As Le Bon Marché evolved into a department store in the early 1850s, Delany's New Mart opened in 1853 in Dublin, Ireland on Sackville Street (now O'Connell Street). Unlike others, Delany's had not evolved gradually from a smaller shop on site. Acquired by the Clery family in the late 19th century, both the store and Imperial Hotel located in its upper floors were completely destroyed in the 1916 Easter Rising. However the store reopened in 1922, this time across numerous floors, as the famous Clerys department store that stands today, housed in a modern neoclassical building based on Selfridges of London.
David Jones (Australia) was started by David Jones, a Welsh merchant who met Hobart businessman Charles Appleton in London. Appleton had established a store in Sydney in 1825 and Jones subsequently established a partnership with Appleton, moved to Australia in 1835, and the Sydney store became known as Appleton & Jones. When the partnership was dissolved in 1838, Jones moved his business to premises on the corner of George Street and Barrack Lane, Sydney. Jones survived the depression of the 1840s, and by 1856 had retired from active management of the business. A few years later when the firm failed he returned to manage its affairs and in a few years had fully discharged all obligations to his creditors.
By 1887, the George Street store had been rebuilt and a mail order facility introduced.

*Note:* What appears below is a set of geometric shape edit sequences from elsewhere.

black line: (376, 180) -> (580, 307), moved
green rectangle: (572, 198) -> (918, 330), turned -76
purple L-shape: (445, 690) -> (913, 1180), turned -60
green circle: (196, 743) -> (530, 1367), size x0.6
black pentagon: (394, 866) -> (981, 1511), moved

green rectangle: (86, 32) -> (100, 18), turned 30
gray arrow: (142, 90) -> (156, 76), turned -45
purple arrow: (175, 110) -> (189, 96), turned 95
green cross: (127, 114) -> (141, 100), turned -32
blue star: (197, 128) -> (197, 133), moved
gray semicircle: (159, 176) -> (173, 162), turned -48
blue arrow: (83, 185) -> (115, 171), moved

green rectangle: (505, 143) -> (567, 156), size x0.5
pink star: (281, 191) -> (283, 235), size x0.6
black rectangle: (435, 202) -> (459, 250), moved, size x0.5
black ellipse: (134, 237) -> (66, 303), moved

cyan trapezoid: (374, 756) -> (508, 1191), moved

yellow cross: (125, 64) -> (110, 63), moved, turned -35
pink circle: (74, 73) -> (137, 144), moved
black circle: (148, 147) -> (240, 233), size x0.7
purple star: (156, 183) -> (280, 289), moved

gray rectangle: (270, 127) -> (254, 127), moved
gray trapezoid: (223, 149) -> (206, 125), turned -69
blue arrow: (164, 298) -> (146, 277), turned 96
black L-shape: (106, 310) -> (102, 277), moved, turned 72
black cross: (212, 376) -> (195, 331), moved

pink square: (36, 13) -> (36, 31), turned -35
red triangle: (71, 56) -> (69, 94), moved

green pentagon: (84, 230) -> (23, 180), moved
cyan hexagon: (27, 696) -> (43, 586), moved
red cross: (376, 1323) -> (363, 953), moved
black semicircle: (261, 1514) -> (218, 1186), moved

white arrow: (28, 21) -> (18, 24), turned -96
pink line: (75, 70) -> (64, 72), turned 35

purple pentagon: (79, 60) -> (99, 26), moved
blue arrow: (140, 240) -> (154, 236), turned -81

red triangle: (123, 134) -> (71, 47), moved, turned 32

A factory was opened in Marlborough Street, Sydney to reduce reliance on imported goods.
David Jones also makes a claim to be the oldest department store in the world still trading under its original name.
By 1956, Lewis's had the largest stores in the provinces of the UK. It started in Liverpool in 1856. Lewis's experimented in new ways of advertising (such as flooding the basement of the Manchester store to create a mini Venice.)
Since 1856 it had stores in Manchester (1877), Liverpool (1856), Birmingham , Glasgow, Liverpool (The Bon Marche), Leeds, Hanley, London (Selfridges), Bristol and Leicester . The group's first and final store, in Liverpool, went into administration in 2007 and was purchased as a going concern by Vergo Retail Limited, enabling the store to continue trading under the Lewis's brand. In February 2010 Vergo Retail announced that this store would close by June but, following Vergo going into administration, the date of closure was announced as 29 May.